Daphni hace un poco lo que le da la gana porque a ver quien es el guapo que le da órdenes. Sabe mucho, me gustaría saber tanto cómo él. Tiene un algo robótico, de Asperger, de freak de la electrónica y el tío es perro viejo. Prácticamente pincha sin cascos mirando de tú a tú al público y va jugando con la tabla con las manos de un experto cirujano nada pretencioso. Es cómo un avanzado sistema de control industrial en el que si los ánimos bajan te mete beat, y que cuando te descuidas te los ha bajado para luego volverte a sorprender de forma mecánica. Acción-reacción.
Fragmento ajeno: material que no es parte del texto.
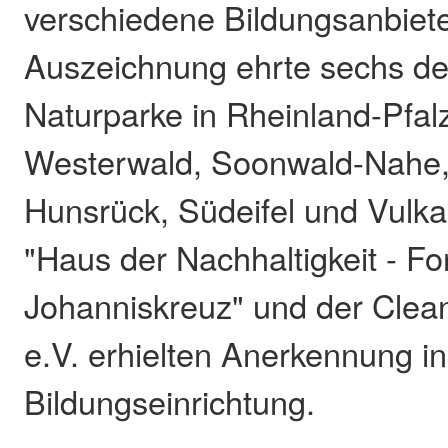
verschiedene Bildungsanbiete
Auszeichnung ehrte sechs de
Naturparke in Rheinland-Pfal
Westerwald, Soonwald-Nahe, 
Hunsrück, Südeifel und Vulka
"Haus der Nachhaltigkeit - Fo
Johanniskreuz" und der Clean
e.V. erhielten Anerkennung in
Bildungseinrichtung.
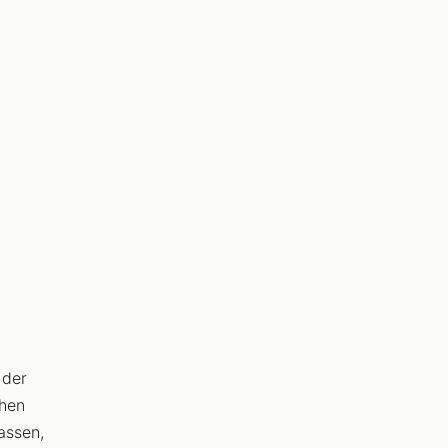
 der
hen
assen,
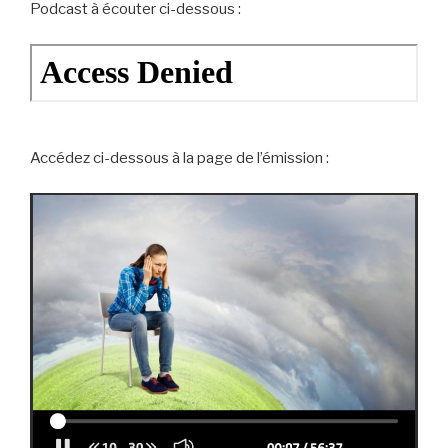
Podcast à écouter ci-dessous :
Accédez ci-dessous à la page de l’émission :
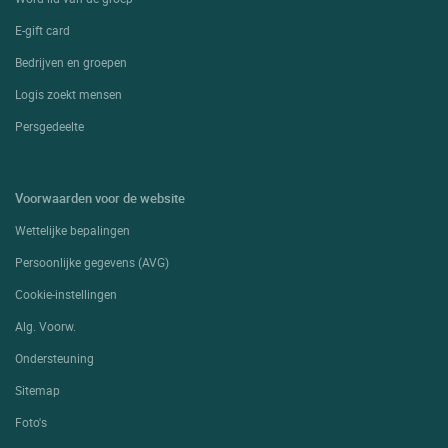
E-gift card
Bedrijven en groepen
Logis zoekt mensen
Persgedeelte
Voorwaarden voor de website
Wettelijke bepalingen
Persoonlijke gegevens (AVG)
Cookie-instellingen
Alg. Voorw.
Ondersteuning
Sitemap
Foto's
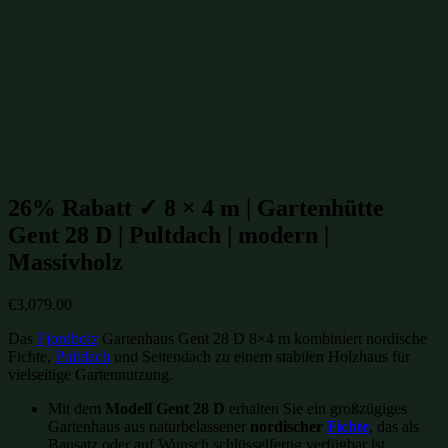
Moderne Gartenhütten
(549)
Gartenhütten aus Massivholz
(854)
Gartenhütten aus Fichte
(955)
Gartenhütten aus Holz
(1000)
Gartenhütten
(1099)
Gartenhütten von Fjordholz
(1099)
Gartenhütten-Restposten
(1485)
Beliebte Gartenhütten mit Pultdach Größen:
26% Rabatt ✓ 8 × 4 m | Gartenhütte
Gent 28 D | Pultdach | modern |
Massivholz
€
3,079.00
Das
Fjordholz
Gartenhaus Gent 28 D 8×4 m kombiniert nordische
Fichte,
Pultdach
und Seitendach zu einem stabilen Holzhaus für
vielseitige Gartennutzung.
Mit dem
Modell Gent 28 D
erhalten Sie ein großzügiges
Gartenhaus aus naturbelassener
nordischer
Fichte
, das als
Bausatz oder auf Wunsch schlüsselfertig verfügbar ist.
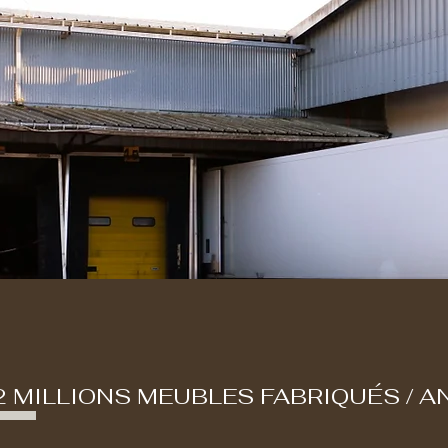
2 MILLIONS MEUBLES FABRIQUÉS / A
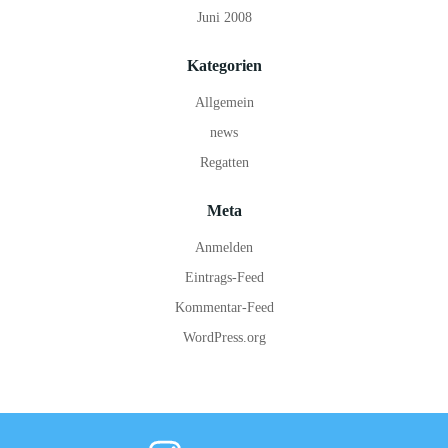
Juni 2008
Kategorien
Allgemein
news
Regatten
Meta
Anmelden
Eintrags-Feed
Kommentar-Feed
WordPress.org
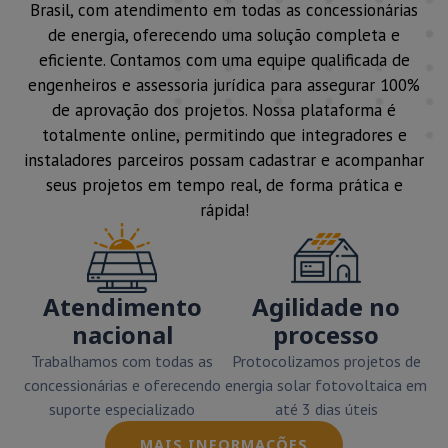
Brasil, com atendimento em todas as concessionárias
de energia, oferecendo uma solução completa e
eficiente. Contamos com uma equipe qualificada de
engenheiros e assessoria jurídica para assegurar 100%
de aprovação dos projetos. Nossa plataforma é
totalmente online, permitindo que integradores e
instaladores parceiros possam cadastrar e acompanhar
seus projetos em tempo real, de forma prática e
rápida!
Atendimento
Agilidade no
nacional
processo
Trabalhamos com todas as
Protocolizamos projetos de
concessionárias e oferecendo
energia solar fotovoltaica em
suporte especializado
até 3 dias úteis
MAIS INFORMAÇÕES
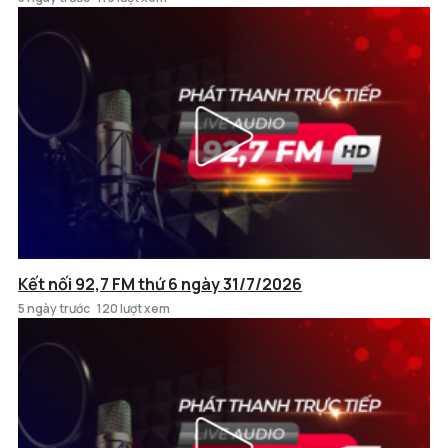
Kết nối 92,7 FM thứ 6 ngày 31/7/2026
5 ngày trước
120 lượt xem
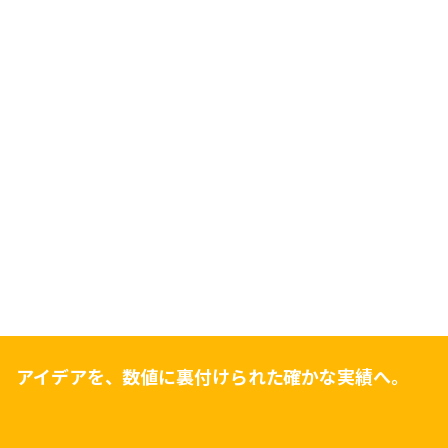
アイデアを、数値に裏付けられた確かな実績へ。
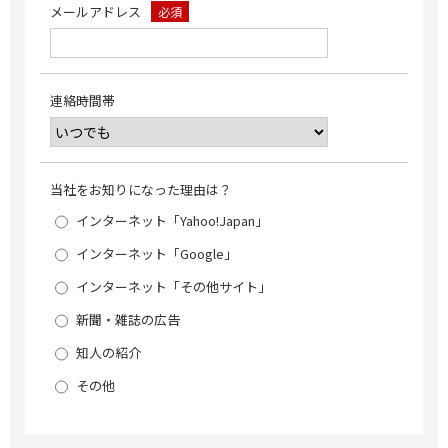
メールアドレス
必須
連絡時間帯
当社をお知りになった理由は？
インターネット「Yahoo!Japan」
インターネット「Google」
インターネット「その他サイト」
新聞・雑誌の広告
知人の紹介
その他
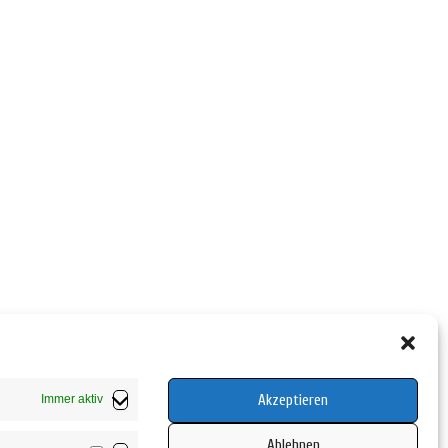
Akzeptieren
Immer aktiv
Ablehnen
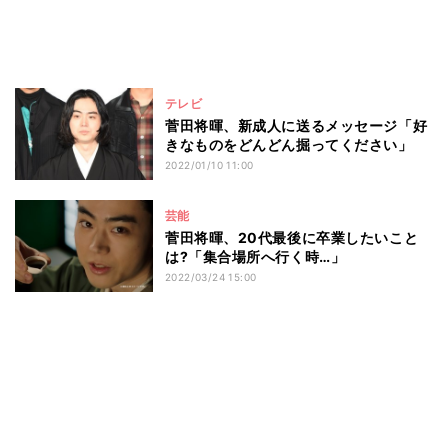
テレビ
菅田将暉、新成人に送るメッセージ「好
きなものをどんどん掘ってください」
2022/01/10 11:00
芸能
菅田将暉、20代最後に卒業したいこと
は?「集合場所へ行く時…」
2022/03/24 15:00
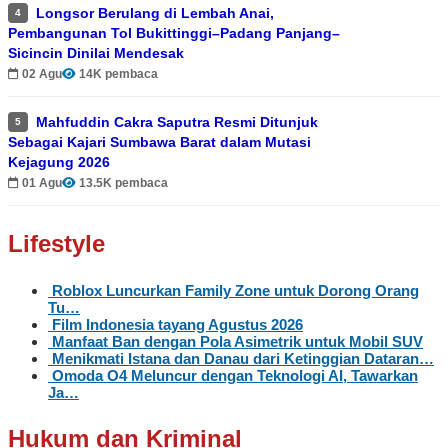
Longsor Berulang di Lembah Anai,
4
Pembangunan Tol Bukittinggi–Padang Panjang–
Sicincin Dinilai Mendesak
02 Agu
14K pembaca
Mahfuddin Cakra Saputra Resmi Ditunjuk
5
Sebagai Kajari Sumbawa Barat dalam Mutasi
Kejagung 2026
01 Agu
13.5K pembaca
Lifestyle
Roblox Luncurkan Family Zone untuk Dorong Orang
Tu…
Film Indonesia tayang Agustus 2026
Manfaat Ban dengan Pola Asimetrik untuk Mobil SUV
Menikmati Istana dan Danau dari Ketinggian Dataran…
Omoda O4 Meluncur dengan Teknologi AI, Tawarkan
Ja…
Hukum dan Kriminal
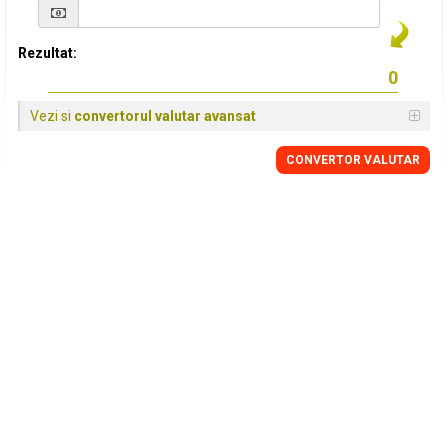
Rezultat:
Vezi si
convertorul valutar avansat
CONVERTOR VALUTAR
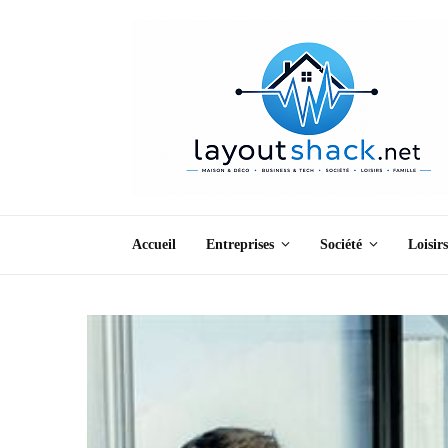
Accueil
Entreprises
Société
Loisirs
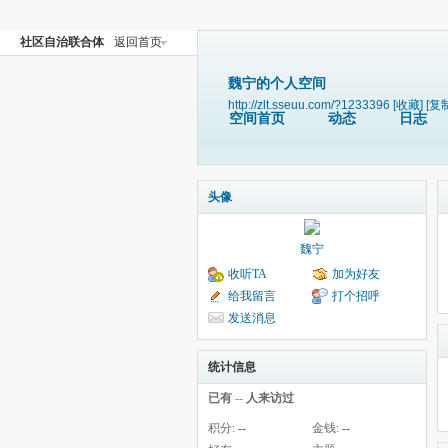
社区自治联合体
返回首页
魏宁的个人空间
http://zlt.sseuu.com/?1233396
[收藏]
[复
空间首页
动态
日志
头像
魏宁
收听TA
加为好友
给我留言
打个招呼
发送消息
统计信息
已有
--
人来访过
积分:
--
金钱:
--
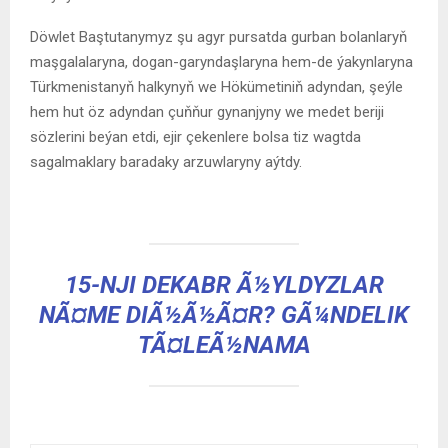
Döwlet Baştutanymyz şu agyr pursatda gurban bolanlaryň
maşgalalaryna, dogan-garyndaşlaryna hem-de ýakynlaryna
Türkmenistanyň halkynyň we Hökümetiniň adyndan, şeýle
hem hut öz adyndan çuňňur gynanjyny we medet beriji
sözlerini beýan etdi, ejir çekenlere bolsa tiz wagtda
sagalmaklary baradaky arzuwlaryny aýtdy.
15-NJI DEKABR Ã½YLDYZLAR
NÃ¤ME DIÃ½Ã½Ã¤R? GÃ¼NDELIK
TÃ¤LEÃ½NAMA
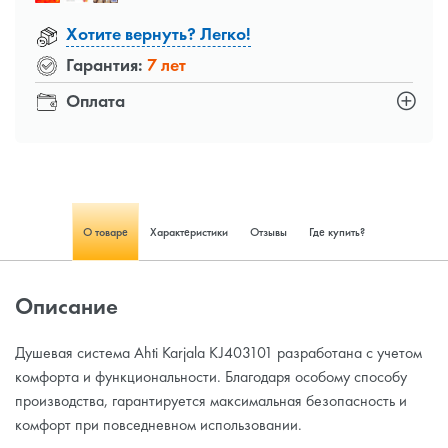
Хотите вернуть? Легко!
Гарантия:
7 лет
Оплата
О товаре
Характеристики
Отзывы
Где купить?
Описание
Душевая система Ahti Karjala KJ403101 разработана с учетом
комфорта и функциональности. Благодаря особому способу
производства, гарантируется максимальная безопасность и
комфорт при повседневном использовании.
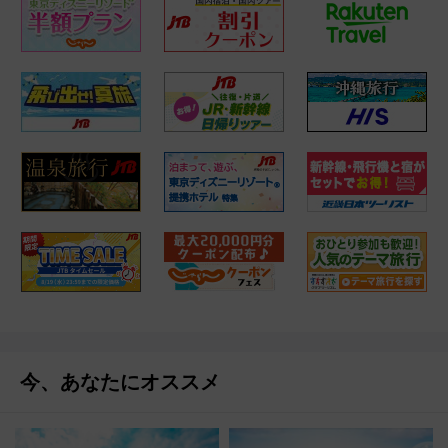
今、あなたにオススメ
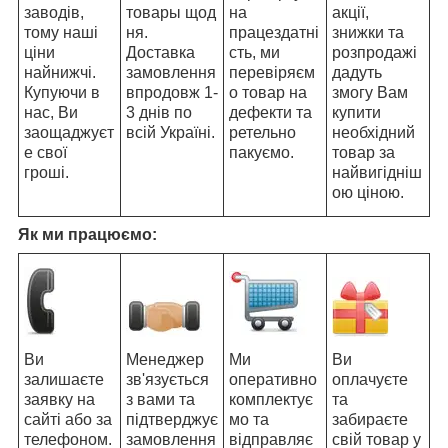
заводів,
товары щод
на
акції,
тому наші
ня.
працездатні
знижки та
ціни
Доставка
сть, ми
розпродажі
найнижчі.
замовлення
перевіряєм
дадуть
Купуючи в
впродовж 1-
о товар на
змогу Вам
нас, Ви
3 днів по
дефекти та
купити
заощаджуєт
всій Україні.
ретельно
необхідний
е свої
пакуємо.
товар за
гроші.
найвигідніш
ою ціною.
Як ми працюємо:
Ви
Менеджер
Ми
Ви
залишаєте
зв'язується
оперативно
оплачуєте
заявку на
з вами та
комплектує
та
сайті або за
підтверджує
мо та
забираєте
телефоном.
замовлення
відправляє
свій товар у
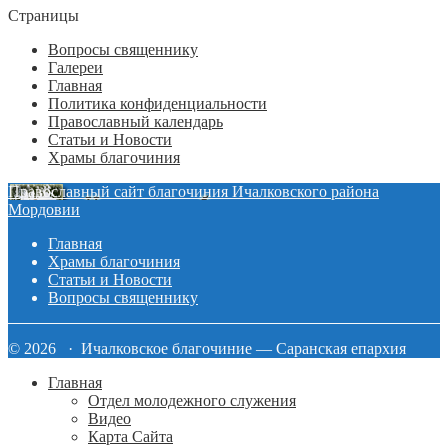
Страницы
Вопросы священнику
Галереи
Главная
Политика конфиденциальности
Православный календарь
Статьи и Новости
Храмы благочиния
Православный сайт благочиния Ичалковского района
Мордовии
Главная
Храмы благочиния
Статьи и Новости
Вопросы священнику
© 2026 · Ичалковское благочиние — Саранская епархия
Главная
Отдел молодежного служения
Видео
Карта Сайта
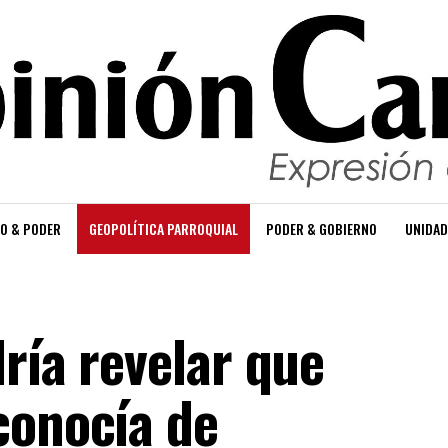
O & PODER
GEOPOLÍTICA PARROQUIAL
PODER & GOBIERNO
UNIDAD
ría revelar que
conocía de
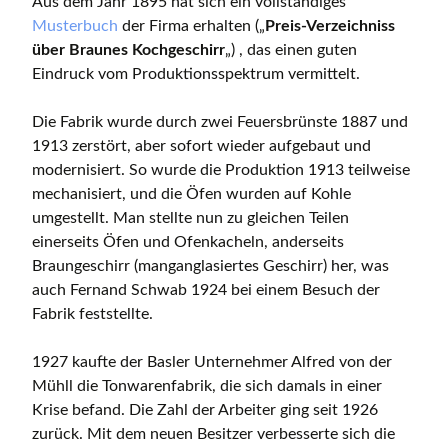
Aus dem Jahr 1895 hat sich ein vollständiges
Musterbuch
der Firma erhalten („
Preis-Verzeichniss
über Braunes Kochgeschirr
„) , das einen guten
Eindruck vom Produktionsspektrum vermittelt.
Die Fabrik wurde durch zwei Feuersbrünste 1887 und
1913 zerstört, aber sofort wieder aufgebaut und
modernisiert. So wurde die Produktion 1913 teilweise
mechanisiert, und die Öfen wurden auf Kohle
umgestellt. Man stellte nun zu gleichen Teilen
einerseits Öfen und Ofenkacheln, anderseits
Braungeschirr (manganglasiertes Geschirr) her, was
auch Fernand Schwab 1924 bei einem Besuch der
Fabrik feststellte.
1927 kaufte der Basler Unternehmer Alfred von der
Mühll die Tonwarenfabrik, die sich damals in einer
Krise befand. Die Zahl der Arbeiter ging seit 1926
zurück. Mit dem neuen Besitzer verbesserte sich die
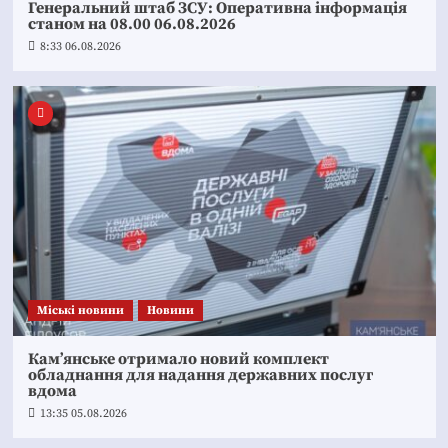
Генеральний штаб ЗСУ: Оперативна інформація
станом на 08.00 06.08.2026
8:33 06.08.2026
Mіські новини
Новини
Кам’янське отримало новий комплект
обладнання для надання державних послуг
вдома
13:35 05.08.2026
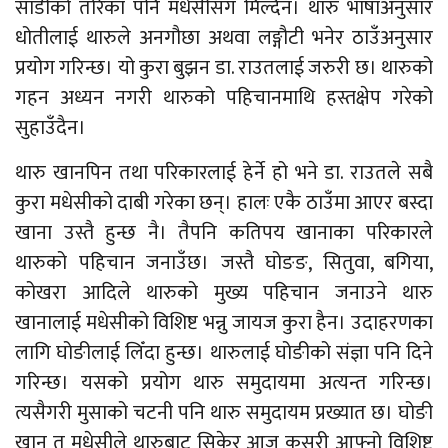
साडीको तरिका पनि मधेसीसँग मिल्दैन। थारु भाषाअनुसार
धोतीलाई थारुले अनगौछा अथवा लङ्गौटी भनेर ठाउँअनुसार
प्रयोग गरिन्छ। यो कुरा बुझन डा. राउतलाई जरुरी छ। थारुको
गहन अध्यन नगरी थारुको पहिचानमाथि हस्तक्षेप गरेको
सुहाउँदैन।
थारु खानपिन तथा परिकारलाई हेर्ने हो भने डा. राउतले सबै
कुरा मधेसीको दाबी गरेका छन्। हालः एकै ठाउँमा आएर बस्दा
खाना उस्तै हुन्छ नै। तैपनि कतिपय खानाका परिकारले
थारुको पहिचान जनाउँछ। जस्तै घोङङ, सितुवा, बगिया,
कोखरा आदिले थारुको मुख्य पहिचान जनाउने थारु
खानालाई मधेसीको विशिष्ट भन्नु जायज कुरा हैन। उदाहरणका
लागि घोङीलाई लिँदा हुन्छ। थारुलाई घोङीको संज्ञा पनि दिने
गरिन्छ। यसको प्रयोग थारु समुदायमा अत्यन्त गरिन्छ।
त्यसैगरी मुसाको चटनी पनि थारु समुदायम प्रख्यात छ। घोङी
खान त मधेसीले थारुबाट सिकेर आज कसरी आफ्नो विशिष्ट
A la hora, Daphni ya tenía el sistema calibrado. Y, cuando un tipejo random se acercó a mí para preguntarme “tens foc?”, me di cuenta que sólo faltaban 20 minutos para el cierre de las 12. Daphni se percató que los samples vocales ochenteros no le gustaban tanto al público cómo a él y la segunda mitad de la sesión fue aún mejor, en gran parte mérito suyo pero está claro que la noche y la bioquímica jugaban de su parte.
El estilo de Daphni es científico y pedagógico, sin dejar de estudiar a la muestra que es su público. Él no necesita una linternita en su cabeza para ser mejor que el resto, su cerebro ya es brillante (sin ánimos de ofender al colectivo transhumanista).
Cuando suenan las 12, la música acaba y la gente aplaude. Yo algún día quiero ser cómo él, aunque me aplaudan.